Even when you have to light up the stage for a single person, the factors to consider like lighting design guide is important. From the tone of the colors emitted to the movement of light, lighting designers and technicians should plan a lighting design that complements the interpreter while making the scene come alive to create a realistic atmosphere. The techniques that are decided for one person are different from those needed for assemblies on stage lighting design guide.
16 Picture Gallery: Stage Lighting Design Guide for One Person
Choose your color scheme for stage lighting. Become familiar with the interpretation of the soloist, because interpretation impacts the mood you need to mark with the lighting. For example, if an actor is performing a monologue of a tragedy, not bright and cheerful colors you would use. Instead, melancholy colors like blue, green and violet color are optimal choices for a drama.
Design the concept of visibility. Think how visible should be the interpreter for the hearing. Because there is only one person on stage, the audience will care about that individual. Talk to the manager about the vision you have with lighting design guide for that scene and complete interpretation. For example, some managers may want the solo performer in silhouette, while other directors want a spotlight on the solo performer to illuminate the head to toe.
Work the natural environment of the interpretation of the soloist in a lighting design plan. If the natural environment where the interpretation of the soloist takes place is a forest, for example, you could use special lighting effects to make it look like there are shadows of the trees in the background. The color is also impacted by the natural environment.
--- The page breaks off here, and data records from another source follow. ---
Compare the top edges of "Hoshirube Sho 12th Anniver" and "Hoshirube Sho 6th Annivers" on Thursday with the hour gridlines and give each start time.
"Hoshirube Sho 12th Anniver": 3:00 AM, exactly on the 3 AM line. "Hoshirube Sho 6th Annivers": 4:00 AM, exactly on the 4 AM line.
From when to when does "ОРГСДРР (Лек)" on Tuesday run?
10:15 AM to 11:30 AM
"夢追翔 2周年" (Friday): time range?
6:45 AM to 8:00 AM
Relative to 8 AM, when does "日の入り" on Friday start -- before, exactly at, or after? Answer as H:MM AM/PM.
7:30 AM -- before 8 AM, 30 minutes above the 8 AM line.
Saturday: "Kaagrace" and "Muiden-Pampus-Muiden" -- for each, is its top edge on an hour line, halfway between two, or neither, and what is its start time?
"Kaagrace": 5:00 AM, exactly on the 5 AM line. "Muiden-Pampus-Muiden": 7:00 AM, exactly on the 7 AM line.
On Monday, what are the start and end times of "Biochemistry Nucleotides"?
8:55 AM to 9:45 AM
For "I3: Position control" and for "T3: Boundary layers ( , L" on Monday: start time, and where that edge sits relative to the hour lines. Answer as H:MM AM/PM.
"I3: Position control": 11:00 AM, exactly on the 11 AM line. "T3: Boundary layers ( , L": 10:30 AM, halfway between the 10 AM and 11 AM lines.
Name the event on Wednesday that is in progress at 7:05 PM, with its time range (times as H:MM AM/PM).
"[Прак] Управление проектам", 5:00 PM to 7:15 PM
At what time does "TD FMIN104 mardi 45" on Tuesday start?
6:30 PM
For example, an interpretation set in the woods can inspire the lighting designer to use green in some like gels with gels cafes in other to create the appearance of a forest. Determine the distribution of lights to the interpreter. Decide whether you will use a lighting design low angle, giving the interpreter a softer look, or a high angle from above, which acts as a flood of light falling onto the actor and illuminates his spot on the stage. Use backlight to create dimension for the person on stage.
The backlight makes it look like that the interpreter has a glow from behind, adding depth to their stage presence. Romantic interpretations of drama and tragedy typically work with backlights rather than the comedies. Ask the manager if the interpreter is moving everywhere during the show. If so, create a movement plan to follow the interpreter lights with a reflector based on lighting design guide.